With every architecture approach there are tradeoffs. While there are challenges with microservices, there are challenges with every approach. When managing multiple PMS integrations at scale, the benefits of using microservices far outweigh the costs.

Considering economics of implementation at scale:

Here are some comparative costs to consider when implementing microservices:

  • When at scale, 100 different PMS integrations may require 100 servers.
  • With a monolithic approach, these servers are always running.
  • In a microservice world, the microservice wakes up when needed and turns off when not.
  • With cloud services like AWS Lambda or IronMQ you are paying for CPU time versus server time.
  • When embracing on-demand provisioning systems like those provided by Amazon Web Services, we can apply this scaling on demand for those pieces that need it. This allows us to control our costs more effectively.

Thus over time, microservices can be much more cost effective as you pay for computing power as there is demand which allows you to manage your costs more closely and ultimately lower wastage.  It is not often that an architectural approach can be so closely correlated to an almost immediate cost saving.
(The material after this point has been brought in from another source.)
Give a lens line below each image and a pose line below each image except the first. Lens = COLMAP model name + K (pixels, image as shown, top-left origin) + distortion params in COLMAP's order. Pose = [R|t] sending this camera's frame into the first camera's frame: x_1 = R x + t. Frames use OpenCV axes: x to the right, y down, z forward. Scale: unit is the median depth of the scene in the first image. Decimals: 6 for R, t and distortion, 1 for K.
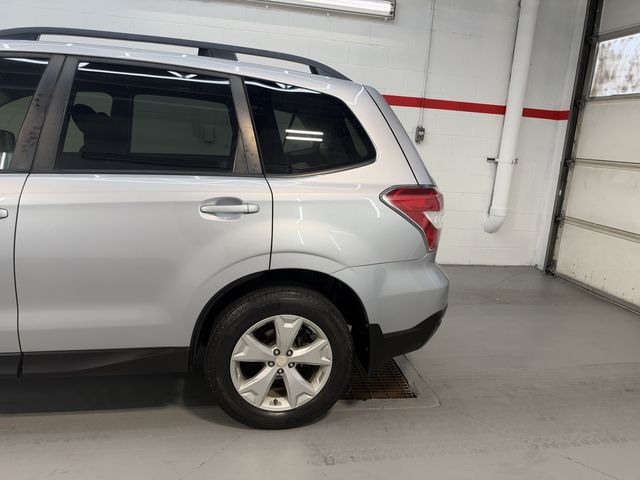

So, where to go from here?

Breaking apart the monolith

A common question I always hear is: "I've already built my monolithic application. Do I need to re-build it from scratch to implement a microservices architecture?"

The short answer is: no.

The long answer is that you can break apart your monolith piece by piece. It should be an incremental approach so you can learn more about your core functionality and how it interacts with other core functionality. This is essential for you to build an understanding of what your services should be and how they will communicate with each other. Take a "learn as you go" approach and define which parts of the system should become a microservice, piece by piece. I will leave the details on strategies on how to design and implement this to a future post.

I hope this explains the benefits or using a microservices approach to building your PMS integration. As your system and the number of microservices grows, this approach will help you scale in a more flexible, efficient and cost effective manner.